▶ [TASK DIRECTIONS]
From the interview text with Sharon Johnson-Shirley, output word for word the passage that runs from "Her district faces" up to and including "with social-emotional support.".

▶ [EXERCISE TEXT]
● ● ●

Photo: The Northwest Indiana Influential Women Association named Superintendent Sharon Johnson-Shirley "2018 Woman of the Year in Education."
In her 35 years in education, Sharon Johnson-Shirley has worn many hats: teacher, principal, director of curriculum, assistant superintendent, and for the past 12 years, superintendent of Lake Ridge New Tech Schools in Gary, Indiana. While the experience helps, it couldn’t quite prepare her for the COVID-19 pandemic, which she says gave school leadership across the country a “rude awakening.” Johnson-Shirley, who is co-founder of the Innovation For Equity initiative, is learning as she goes, like everyone else.
Her district faces challenges under normal circumstances: high poverty rates, high student mobility, high teacher turnover. But Johnson-Shirley has eked out some wins. For the past three years, Lake Ridge New Tech Schools has boasted a one-to-one computer program for its nearly 2,000 students. Younger kids use iPads, older kids use MacBooks, and the students are fairly tech savvy. Still, the district’s move to online learning has not been without challenges. Her staff has had to find creative ways to provide students with tech support along with social-emotional support.
Johnson-Shirley says this “new way of doing business” is draining. But she sees it as preparation for the future, a chance to do better next time. I spoke with Johnson-Shirley about how to meet students’ needs during the COVID-19 pandemic, the steps she will take to prepare for future emergencies, and how she will ensure students have the computers and internet connections they need to continue their learning under any circumstances.
Brenda Iasevoli: Was the move to online learning difficult?
Sharon Johnson-Shirley: It’s difficult if you’ve never done e-learning. We at least have that experience, because we use so much technology in our schools. But it’s not easy. It gets easier with practice and professional development and collaboration. I’m hearing from educators who have never done e-learning. One of our influential schools with money hates online learning. They think teachers working with students face-to-face is the best way to learn. Here’s my comment to them: Online learning is the way many colleges operate, so you’re sending kids to college who are behind.
BI: What challenges have come up?
SJ: Some kids haven’t logged in to our platform. It’s up to us to find each and every one of them, and find out why. My teachers call students’ homes to do wellness checks and social-emotional checks. They’re talking with parents and students to find out how they’re doing and make sure everyone is okay. Teachers know which students have trouble on normal school days, and they know these kids are going to be even more challenged sheltering in. They find ways to connect and make sure the kids are coping. Teachers have had professional development on how to deal with kids’ social-emotional needs.

● ● ●

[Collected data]
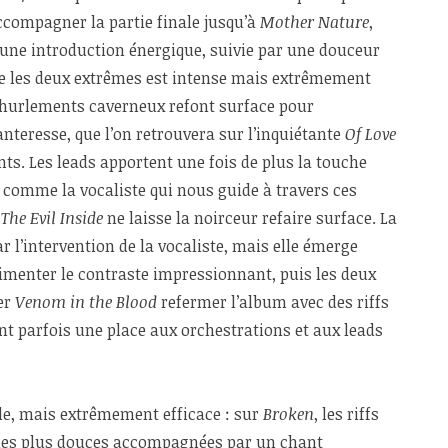
accompagner la partie finale jusqu’à
Mother Nature
,
une introduction énergique, suivie par une douceur
re les deux extrêmes est intense mais extrêmement
s hurlements caverneux refont surface pour
teresse, que l’on retrouvera sur l’inquiétante
Of Love
nts. Les leads apportent une fois de plus la touche
 comme la vocaliste qui nous guide à travers ces
e
The Evil Inside
ne laisse la noirceur refaire surface. La
r l’intervention de la vocaliste, mais elle émerge
imenter le contraste impressionnant, puis les deux
ser
Venom in the Blood
refermer l’album avec des riffs
ent parfois une place aux orchestrations et aux leads
le, mais extrêmement efficace : sur
Broken
, les riffs
ties plus douces accompagnées par un chant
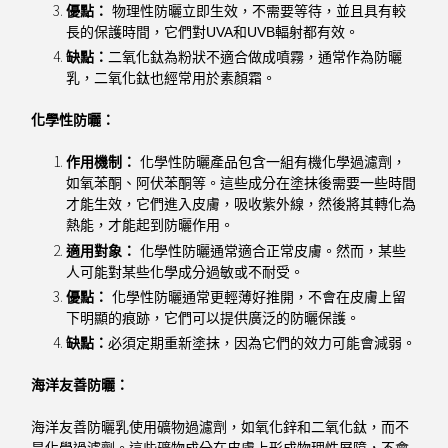
優點：
物理性防曬立即生效，不需要等待，並且具有較
長的保護時間，它們對UVA和UVB輻射都有效。
缺點：
二氧化鈦為粉狀不適合做成噴霧，通常作為防曬
乳，二氧化鈦也經常用於素顏霜。
化學性防曬：
作用機制：
化學性防曬產品包含一組有機化學過濾劑，
如氧苯酮、阿伏苯酮等。這些成分在塗抹後需要一些時間
才能生效，它們進入皮膚，吸收紫外線，然後將其轉化為
熱能，才能起到防曬作用。
適用對象：
化學性防曬通常適合正常皮膚。然而，某些
人可能對某些化學成分過敏或不耐受。
優點：
化學性防曬通常更輕薄好推開，不會在皮膚上留
下明顯的痕跡，它們可以提供廣泛的防曬保護。
缺點：
必須定期重新塗抹，因為它們的效力可能會減弱。
海洋友善防曬：
海洋友善防曬乳使用礦物過濾劑，如氧化鋅和二氧化鈦，而不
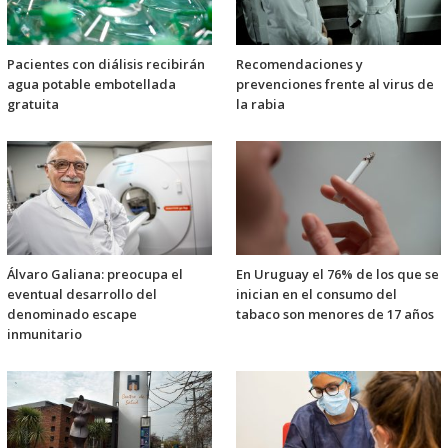
Pacientes con diálisis recibirán
Recomendaciones y
agua potable embotellada
prevenciones frente al virus de
gratuita
la rabia
Álvaro Galiana: preocupa el
En Uruguay el 76% de los que se
eventual desarrollo del
inician en el consumo del
denominado escape
tabaco son menores de 17 años
inmunitario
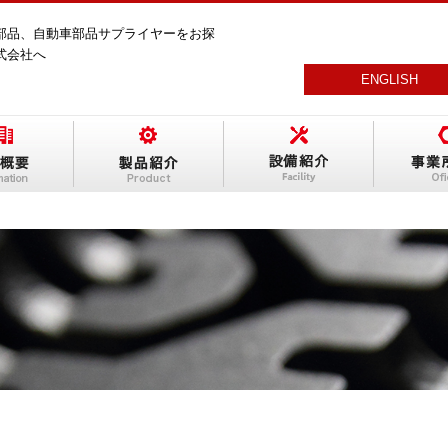
部品、自動車部品サプライヤーをお探
式会社へ
ENGLISH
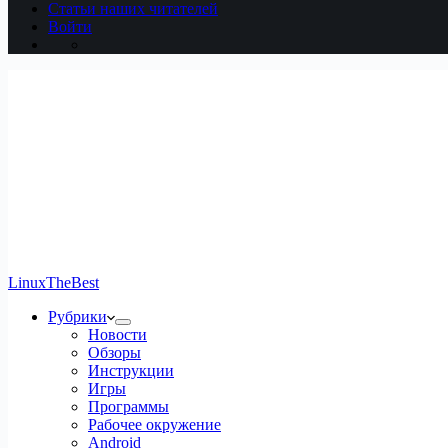
Статьи наших читателей
Войти
LinuxTheBest
Рубрики
Новости
Обзоры
Инструкции
Игры
Программы
Рабочее окружение
Android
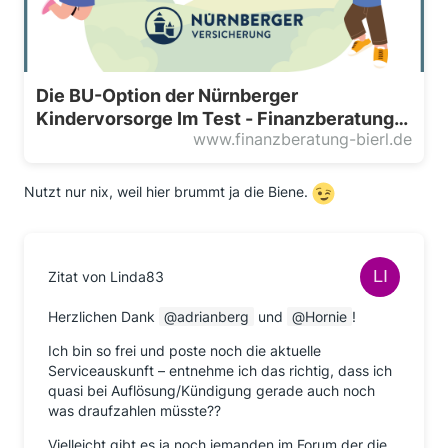
Die BU-Option der Nürnberger
Kindervorsorge Im Test - Finanzberatung
www.finanzberatung-bierl.de
Bierl
Nutzt nur nix, weil hier brummt ja die Biene.
Zitat von Linda83
Herzlichen Dank
adrianberg
und
Hornie
!
Ich bin so frei und poste noch die aktuelle
Serviceauskunft – entnehme ich das richtig, dass ich
quasi bei Auflösung/Kündigung gerade auch noch
was draufzahlen müsste??
Vielleicht gibt es ja noch jemanden im Forum der die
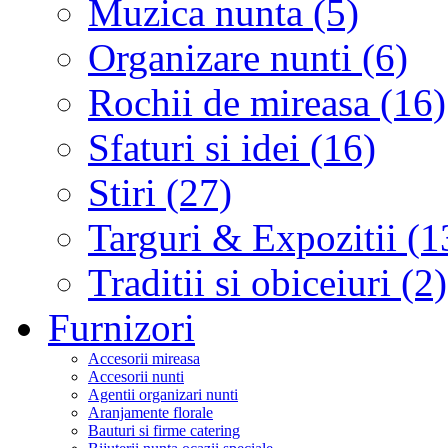
Muzica nunta (5)
Organizare nunti (6)
Rochii de mireasa (16)
Sfaturi si idei (16)
Stiri (27)
Targuri & Expozitii (1
Traditii si obiceiuri (2)
Furnizori
Accesorii mireasa
Accesorii nunti
Agentii organizari nunti
Aranjamente florale
Bauturi si firme catering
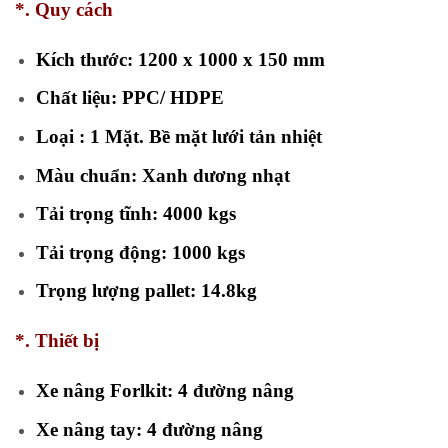
*. Quy cách
Kích thước: 1200 x 1000 x 150 mm
Chất liệu: PPC/ HDPE
Loại : 1 Mặt. Bề mặt lưới tản nhiệt
Màu chuẩn: Xanh dương nhạt
Tải trọng tĩnh: 4000 kgs
Tải trọng động: 1000 kgs
Trọng lượng pallet: 14.8kg
*. Thiết bị
Xe nâng Forlkit: 4 đường nâng
Xe nâng tay: 4 đường nâng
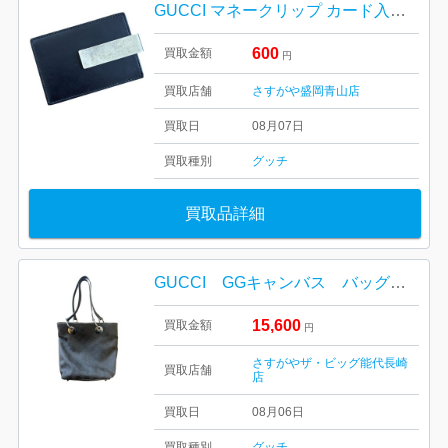
GUCCI マネークリップ カード入れ ブランド 小物
600
買取金額
円
買取店舗
さすがや盛岡青山店
買取日
08月07日
買取種別
グッチ
買取品詳細
GUCCI GGキャンバス バッグ 買取り
15,600
買取金額
円
さすがやザ・ビッグ能代長崎
買取店舗
店
買取日
08月06日
買取種別
グッチ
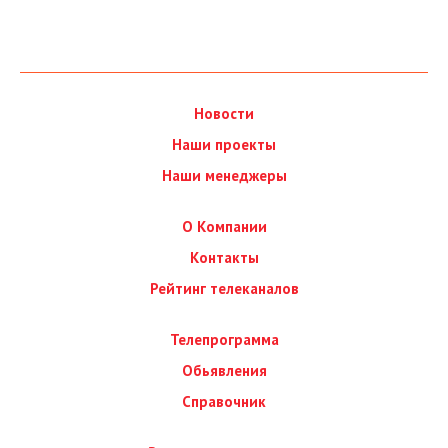
Новости
Наши проекты
Наши менеджеры
О Компании
Контакты
Рейтинг телеканалов
Телепрограмма
Обьявления
Справочник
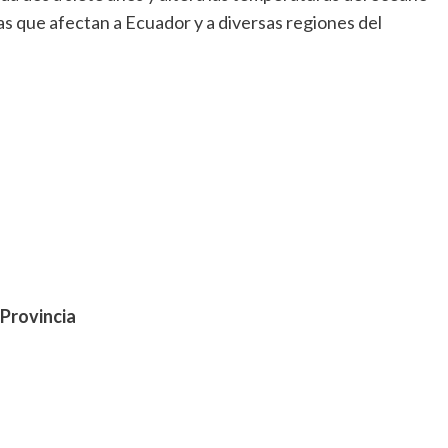
ias que afectan a Ecuador y a diversas regiones del
 Provincia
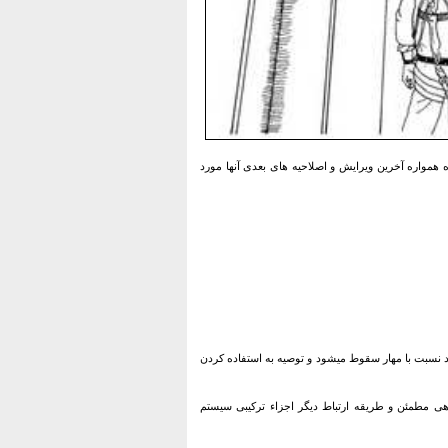
ده همواره آخرین ویرایش و اصلاحیه های بعدی آنها مورد
 مناسب نقطه ارتباطی خود نسبت با مهار سقوط میشود و توصیه به استفاده کردن
ی مطمئن و طریقه ارتباط دیگر اجزاء ترکیبی سیستم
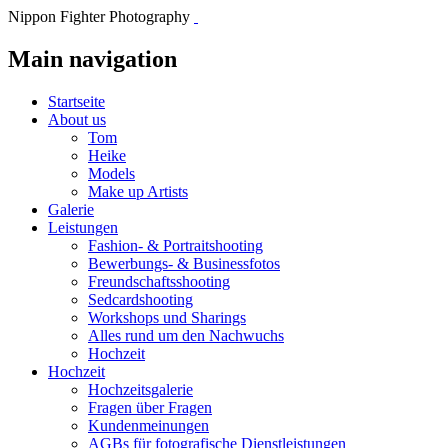
Nippon Fighter Photography
Main navigation
Startseite
About us
Tom
Heike
Models
Make up Artists
Galerie
Leistungen
Fashion- & Portraitshooting
Bewerbungs- & Businessfotos
Freundschaftsshooting
Sedcardshooting
Workshops und Sharings
Alles rund um den Nachwuchs
Hochzeit
Hochzeit
Hochzeitsgalerie
Fragen über Fragen
Kundenmeinungen
AGBs für fotografische Dienstleistungen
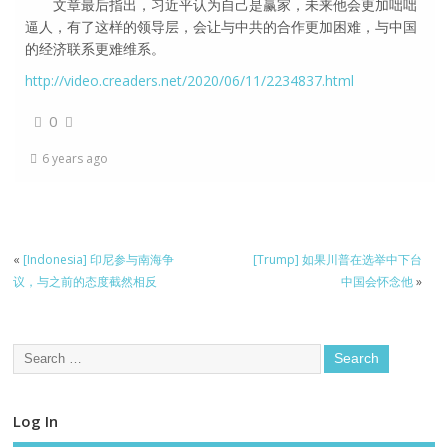
文章最后指出，习近平认为自己是赢家，未来他会更加咄咄
逼人，有了这样的领导层，会让与中共的合作更加困难，与中国
的经济联系更难维系。
http://video.creaders.net/2020/06/11/2234837.html
0
6 years ago
«
[Indonesia] 印尼参与南海争
[Trump] 如果川普在选举中下台
议，与之前的态度截然相反
中国会怀念他
»
Log In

● ● ●

▶ [ANSWER BOX]
Her district faces challenges under normal circumstances: high poverty rates, high student mobility, high teacher turnover. But Johnson-Shirley has eked out some wins. For the past three years, Lake Ridge New Tech Schools has boasted a one-to-one computer program for its nearly 2,000 students. Younger kids use iPads, older kids use MacBooks, and the students are fairly tech savvy. Still, the district’s move to online learning has not been without challenges. Her staff has had to find creative ways to provide students with tech support along with social-emotional support.